You are viewing a plain text version of this content. The canonical link for it is here.
Posted to user@avro.apache.org by amit nanda <am...@gmail.com> on 2013/08/19 18:12:00 UTC

Avro file Compression

I am try to compress the avro files that i am writing, for that i am using
the latest Avro C, with "deflate" option, but i am not able to see any
difference in the file size.

Is there any special type to data that this works on, or is there any more
setting that needs to be done for this to work.

Re: Avro file Compression

Posted by Scott Carey <sc...@apache.org>.
The file format compresses in blocks, and the block size is configurable.
This will compress across objects in a block, so it works for small objects
as well as large ones ‹ as long as the total block size is large enough.
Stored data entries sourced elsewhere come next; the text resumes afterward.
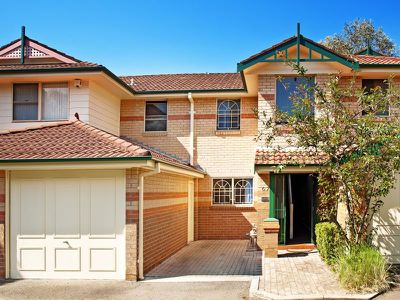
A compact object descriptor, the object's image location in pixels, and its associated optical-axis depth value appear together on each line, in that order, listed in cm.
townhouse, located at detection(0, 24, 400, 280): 1077
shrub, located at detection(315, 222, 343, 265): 1096
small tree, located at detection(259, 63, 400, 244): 959
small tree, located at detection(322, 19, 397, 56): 3428
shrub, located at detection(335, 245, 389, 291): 912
I have found that I can increase the ratio of compression by ordering the
objects carefully so that neighbor records have more in common.

From:  Bill Baird <bi...@traxtech.com>
Reply-To:  "user@avro.apache.org" <us...@avro.apache.org>
Date:  Thursday, August 22, 2013 7:47 AM
To:  "user@avro.apache.org" <us...@avro.apache.org>
Subject:  Re: Avro file Compression

As with any compression, how much you get depends on the size and nature of
the data.  I have objects where unserialized they take 4 or 5k, and they
serialize to 1.5 to 3k, or about 2 to 1.  However, for the same object
structure (which contains several nested arrays ... lots of strings, numbers
... basic business data) when uncompressed it 17MB, it deflates to 1MB (or
17 to 1).  For very small objects, deflate will actually produce a larger
output, but it does quite well as the size of the data being deflated grows.

Bill


On Wed, Aug 21, 2013 at 11:31 PM, Harsh J <ha...@cloudera.com> wrote:
> Can you share your test? There is an example at
> http://svn.apache.org/repos/asf/avro/trunk/lang/c/examples/quickstop.c
> which has the right calls for using a file writer with a deflate codec
> - is yours similar?
> 
> On Mon, Aug 19, 2013 at 9:42 PM, amit nanda <am...@gmail.com> wrote:
>> > I am try to compress the avro files that i am writing, for that i am using
>> > the latest Avro C, with "deflate" option, but i am not able to see any
>> > difference in the file size.
>> >
>> > Is there any special type to data that this works on, or is there any more
>> > setting that needs to be done for this to work.
>> >
>> >
> 
> 
> 
> --
> Harsh J




Re: Avro file Compression

Posted by Bill Baird <bi...@traxtech.com>.
As with any compression, how much you get depends on the size and nature of
the data.  I have objects where unserialized they take 4 or 5k, and they
serialize to 1.5 to 3k, or about 2 to 1.  However, for the same object
structure (which contains several nested arrays ... lots of strings,
numbers ... basic business data) when uncompressed it 17MB, it deflates to
1MB (or 17 to 1).  For very small objects, deflate will actually produce a
larger output, but it does quite well as the size of the data being
deflated grows.

Bill


On Wed, Aug 21, 2013 at 11:31 PM, Harsh J <ha...@cloudera.com> wrote:

> Can you share your test? There is an example at
> http://svn.apache.org/repos/asf/avro/trunk/lang/c/examples/quickstop.c
> which has the right calls for using a file writer with a deflate codec
> - is yours similar?
>
> On Mon, Aug 19, 2013 at 9:42 PM, amit nanda <am...@gmail.com> wrote:
> > I am try to compress the avro files that i am writing, for that i am
> using
> > the latest Avro C, with "deflate" option, but i am not able to see any
> > difference in the file size.
> >
> > Is there any special type to data that this works on, or is there any
> more
> > setting that needs to be done for this to work.
> >
> >
>
>
>
> --
> Harsh J
>

Re: Avro file Compression

Posted by Harsh J <ha...@cloudera.com>.
Can you share your test? There is an example at
http://svn.apache.org/repos/asf/avro/trunk/lang/c/examples/quickstop.c
which has the right calls for using a file writer with a deflate codec
- is yours similar?

On Mon, Aug 19, 2013 at 9:42 PM, amit nanda <am...@gmail.com> wrote:
> I am try to compress the avro files that i am writing, for that i am using
> the latest Avro C, with "deflate" option, but i am not able to see any
> difference in the file size.
>
> Is there any special type to data that this works on, or is there any more
> setting that needs to be done for this to work.
>
>



-- 
Harsh J